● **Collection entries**
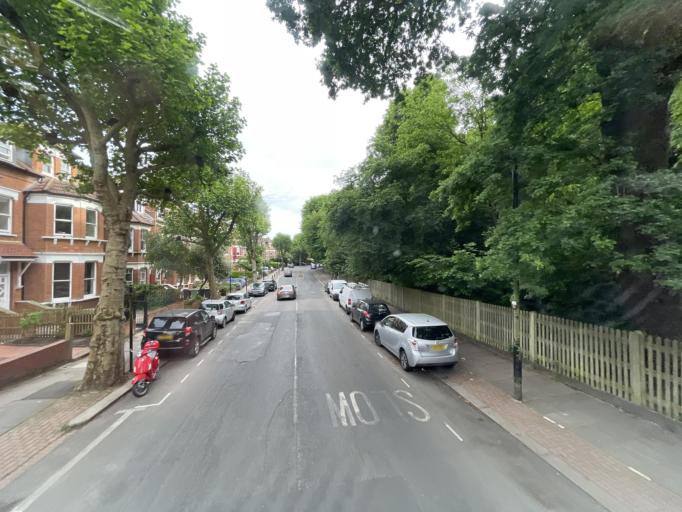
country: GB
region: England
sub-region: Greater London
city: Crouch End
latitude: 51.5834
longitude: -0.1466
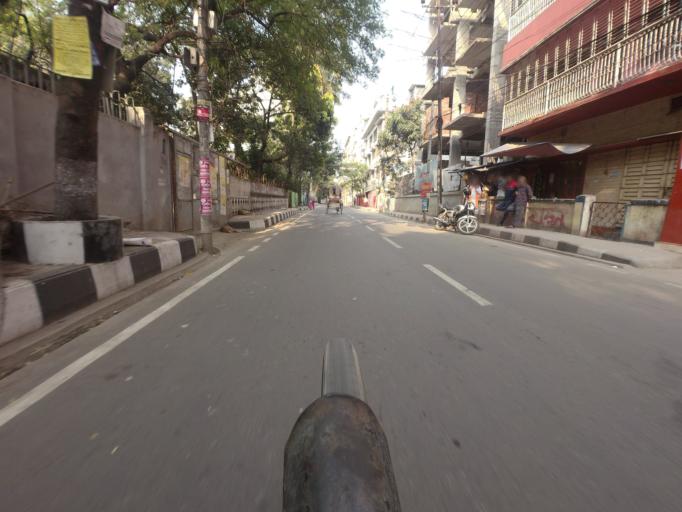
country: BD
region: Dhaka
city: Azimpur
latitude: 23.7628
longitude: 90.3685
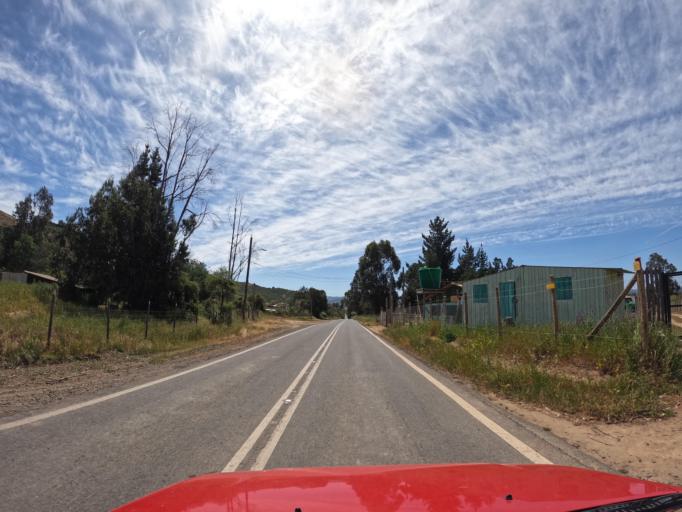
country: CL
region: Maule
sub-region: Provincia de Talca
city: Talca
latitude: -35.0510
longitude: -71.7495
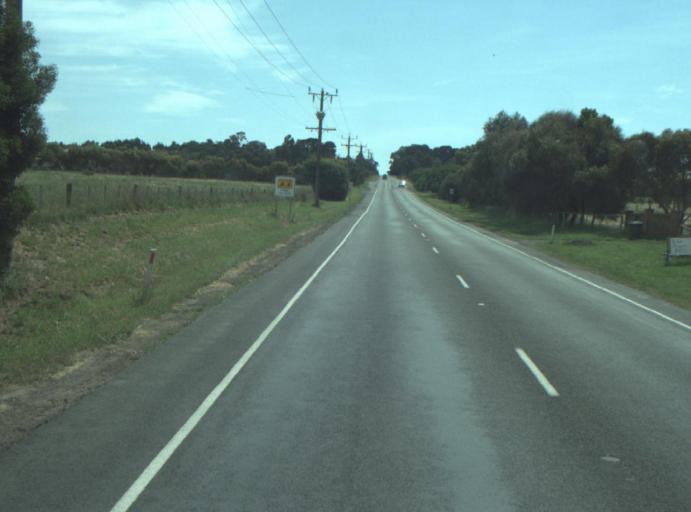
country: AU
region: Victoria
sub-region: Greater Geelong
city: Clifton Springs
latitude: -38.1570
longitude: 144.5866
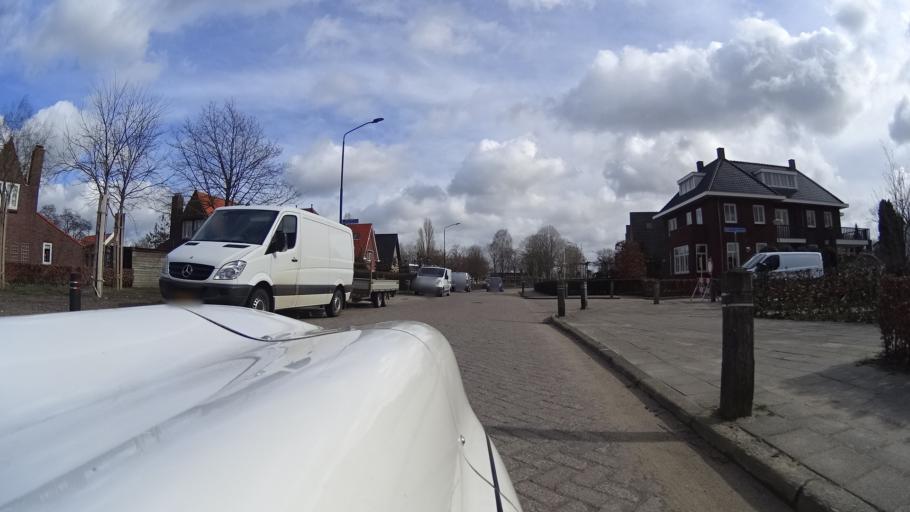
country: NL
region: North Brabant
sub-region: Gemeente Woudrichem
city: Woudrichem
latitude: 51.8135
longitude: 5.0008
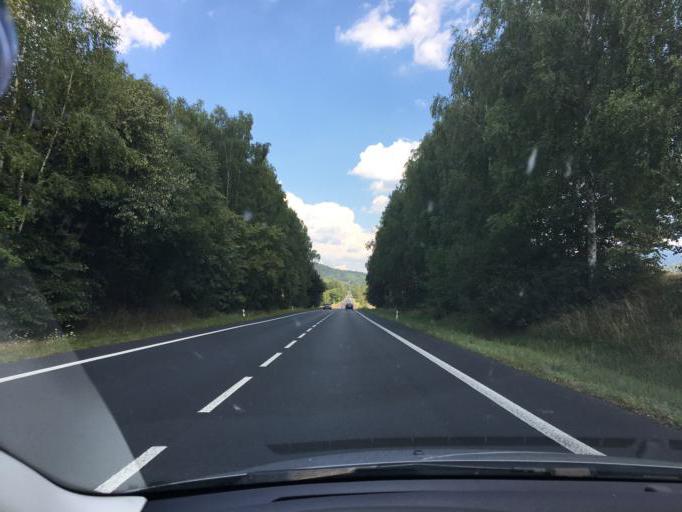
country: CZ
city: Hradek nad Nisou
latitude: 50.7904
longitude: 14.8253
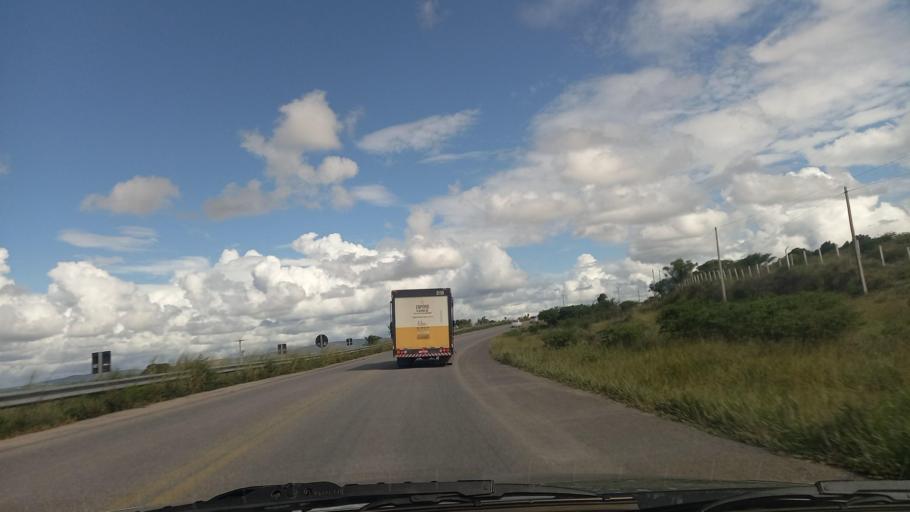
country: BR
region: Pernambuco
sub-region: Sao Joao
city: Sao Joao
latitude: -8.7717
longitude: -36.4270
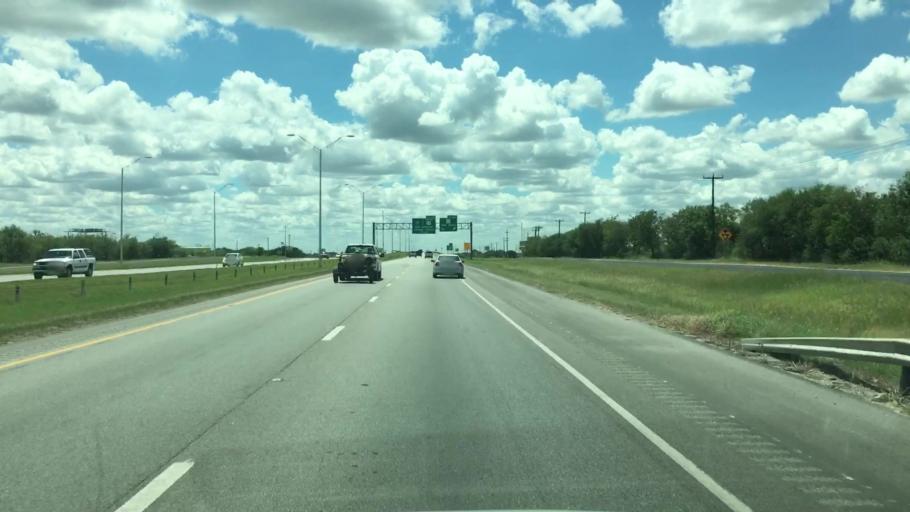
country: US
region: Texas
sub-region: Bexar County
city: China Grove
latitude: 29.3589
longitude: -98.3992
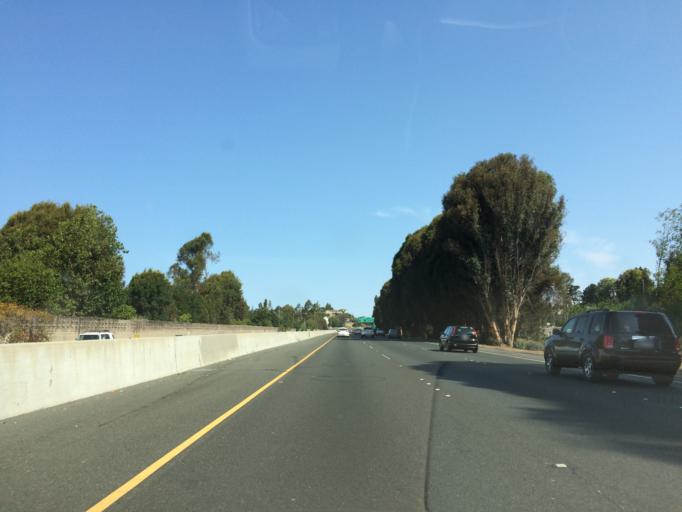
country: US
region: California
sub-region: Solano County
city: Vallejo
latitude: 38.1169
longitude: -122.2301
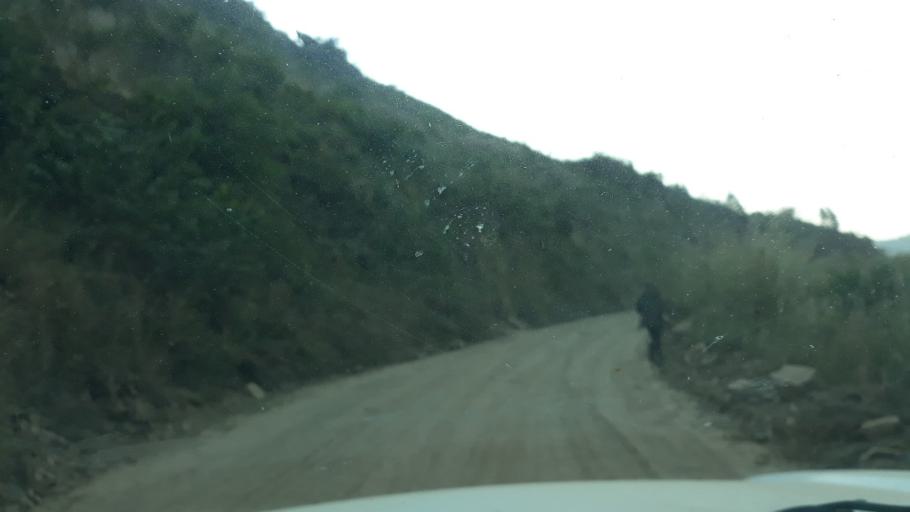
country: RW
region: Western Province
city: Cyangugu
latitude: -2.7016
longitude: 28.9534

--

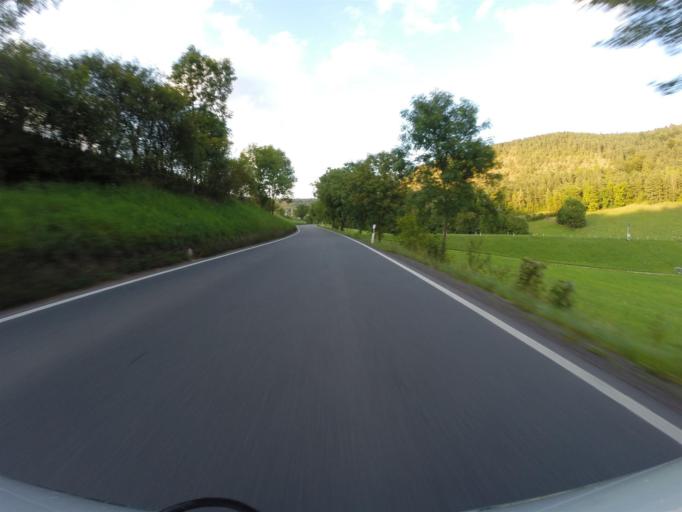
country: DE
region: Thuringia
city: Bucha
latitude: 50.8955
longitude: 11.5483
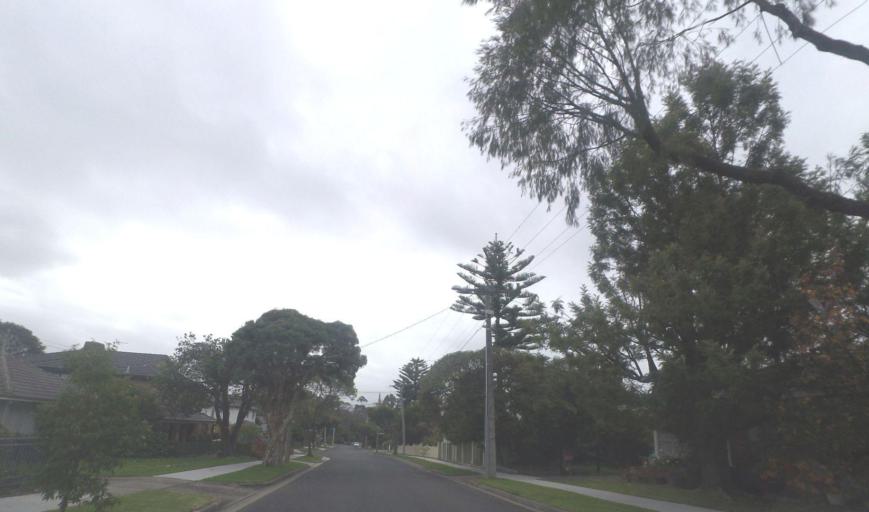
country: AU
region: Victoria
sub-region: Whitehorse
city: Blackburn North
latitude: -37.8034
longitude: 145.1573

* * *

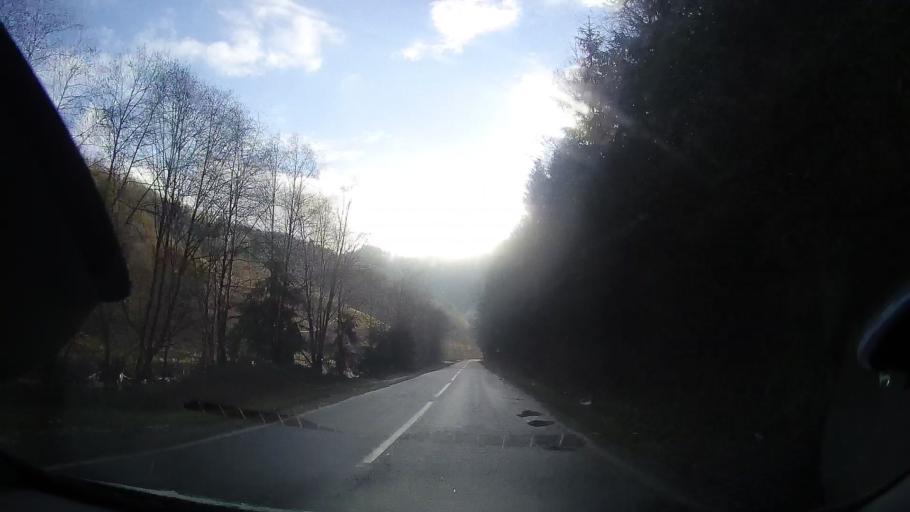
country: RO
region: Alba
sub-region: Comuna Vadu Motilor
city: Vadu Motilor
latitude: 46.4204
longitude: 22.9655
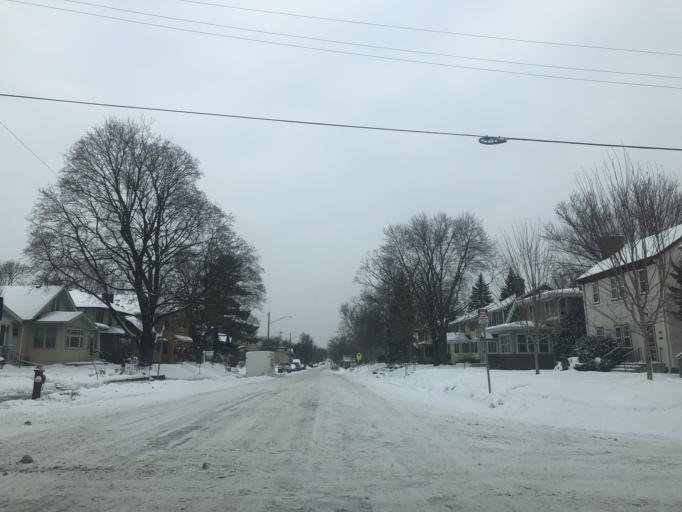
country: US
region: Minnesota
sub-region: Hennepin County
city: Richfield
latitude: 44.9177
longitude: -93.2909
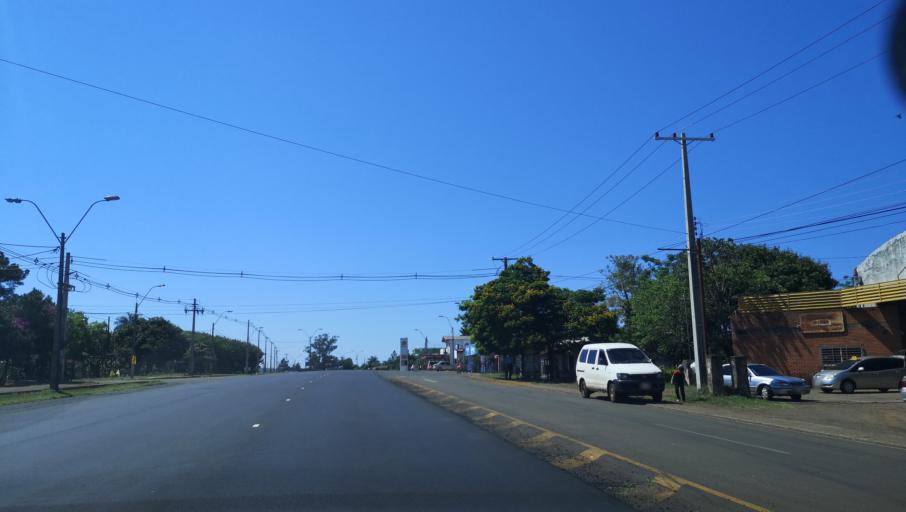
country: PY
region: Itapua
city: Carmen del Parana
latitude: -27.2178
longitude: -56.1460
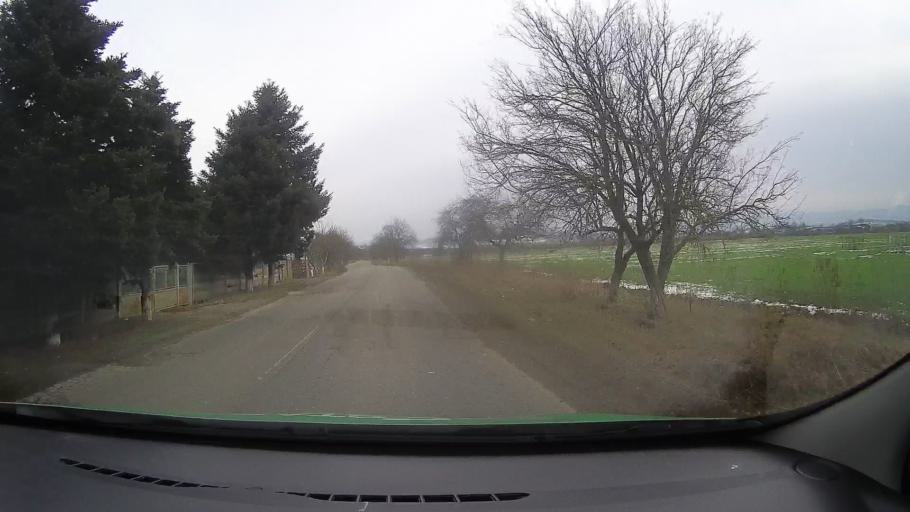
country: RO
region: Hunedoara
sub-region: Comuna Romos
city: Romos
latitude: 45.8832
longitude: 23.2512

● **Objective**
Reproduce the entries verbatim, beginning at the line containing "city: Carmen del Parana" and ending after the line containing "longitude: 23.2512". Omit the pictures from your answer.

● **The completed task**
city: Carmen del Parana
latitude: -27.2178
longitude: -56.1460
country: RO
region: Hunedoara
sub-region: Comuna Romos
city: Romos
latitude: 45.8832
longitude: 23.2512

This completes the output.